Comentaristas, contertulios, políticos, hablan de “alumnos”, aunque en puridad
sólo a los profesores les compete la palabra, ya que se es alumno en relación a
quien enseña y, por extensión, al centro educativo donde se enseña. Pero para
el resto de la sociedad, la única palabra pertinente es “estudiante”. Si un
periodista escribe que “tantos alumnos regresan a las aulas”, ¿acaso ese
periodista es su profesor?
No, la palabra está mal empleada,
y pasaría desapercibida o sería un error de los miles que nos asaltan por doquier
si no fuera clarividentemente significativa, una precisa radiografía del
apocado mundo que nos ha tocado vivir. La palabra “estudiante” implica algo
activo, en ejercicio, independiente, poseedor de deberes y derechos, mientras “alumno”,
por el contrario, conlleva algo pasivo, tutelado, contingente, sometido a la
autoridad de un superior. Al denominar a alguien “estudiante”, le estamos
suponiendo capacidad y madurez. Si lo llamamos “alumno”, carencia y
sometimiento.
¿Qué día
dejó de haber estudiantes para haber alumnos? Fue un cambio gradual, sin prisa
pero sin pausa, que nos ha conducido a este “mundo feliz”, cuando la primera
palabra ha sido desterrada del vocabulario y, con ella, el glamour, la
singularidad, la aventura, la fascinación de estudiar, trucada ahora por un
obtuso y pegajoso paternalismo que insiste en el enseñar, jamás en el estudiar.
¿Qué país puede progresar
teniendo alumnos en lugar de estudiantes?
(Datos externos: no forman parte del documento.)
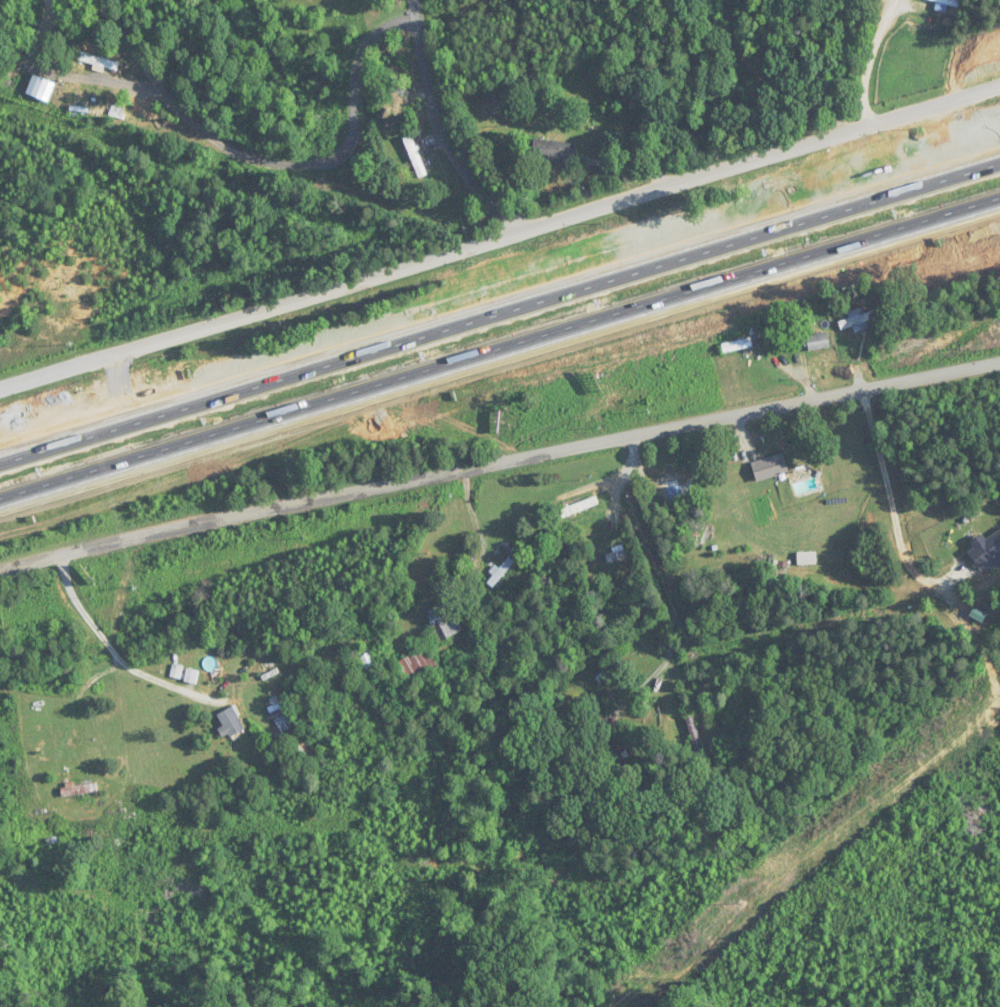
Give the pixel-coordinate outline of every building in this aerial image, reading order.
[(91,75),(94,32),(85,32),(81,74),(91,75)] [(25,94),(48,104),(56,85),(33,75),(25,94)] [(426,176),(412,137),(404,139),(418,179),(426,176)] [(533,159),(574,159),(574,142),(533,142),(533,159)] [(882,322),(877,309),(838,323),(841,331),(853,327),(855,332),(882,322)] [(808,352),(830,348),(827,334),(806,337),(808,352)] [(753,349),(751,339),(721,345),(723,354),(753,349)] [(750,463),(756,482),(788,471),(782,452),(750,463)] [(978,568),(999,555),(999,531),(967,550),(978,568)] [(637,556),(635,547),(605,554),(607,563),(637,556)] [(514,563),(509,558),(487,582),(492,587),(514,563)] [(428,609),(435,639),(459,634),(452,603),(428,609)] [(369,671),(377,663),(368,653),(359,661),(369,671)] [(409,660),(401,663),(403,668),(399,671),(406,686),(419,679),(409,660)] [(180,678),(180,668),(172,668),(172,678),(180,678)] [(199,671),(186,669),(185,682),(197,683),(199,671)] [(226,738),(244,729),(233,706),(215,716),(226,738)] [(291,727),(282,708),(271,714),(280,733),(291,727)] [(61,796),(97,794),(96,783),(61,785),(61,796)]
No es extraño que España esté como
está. Las palabras no son inocentes y traslucen la psique de una sociedad. Un
país subsidiado, impotente, gregario, que ha renunciado a marcar su rumbo,
tiene alumnos, no estudiantes.
El
prestigio de estudiar era tan grande en tiempos de mi formación que hasta los
profesores nos llamaban así, estudiantes, y se referían a su alumnado en
general como “los estudiantes”. Una aureola heroica flotaba sobre nosotros. Éramos
los pioneros, los temerarios, los audaces de un mundo nuevo. Como si hubieran
puesto en nuestras manos el destino y de nuestro trabajo activo dependiera el
bienestar de todos. Era una alta responsabilidad cuyas expectativas sentíamos
la obligación de colmar.
Hoy el
alumno es un ser inerme que pone sus expectativas en el profesor. Es éste el
que tiene que ser temerario, pionero, audaz, aunque dentro de un orden, constreñido
siempre por unos límites gregarios a los que tutela celosamente una cretina
burocracia. Si el “alumno” no sabe algo es que no se lo han enseñado y, si
tiene interés en algo, jamás investiga por su cuenta, sino que espera a que su
profesor lo haga. Y si no, lo critica impúdicamente. Para el estudiante, sin
embargo, no existe un mal maestro, porque lo utiliza como orientador y jamás
delega su aprendizaje en él.
La diferencia entre un estudiante
y un alumno resulta tan abismal que es semejante a la que existe entre el
aventurero y el turista. El motor de una sociedad es siempre el aventurero, es
decir, el estudiante. El alumno (o el turista) es sumiso y hoya los caminos
trillados, ésos que anclan la miserable y pobre España de nuestros días.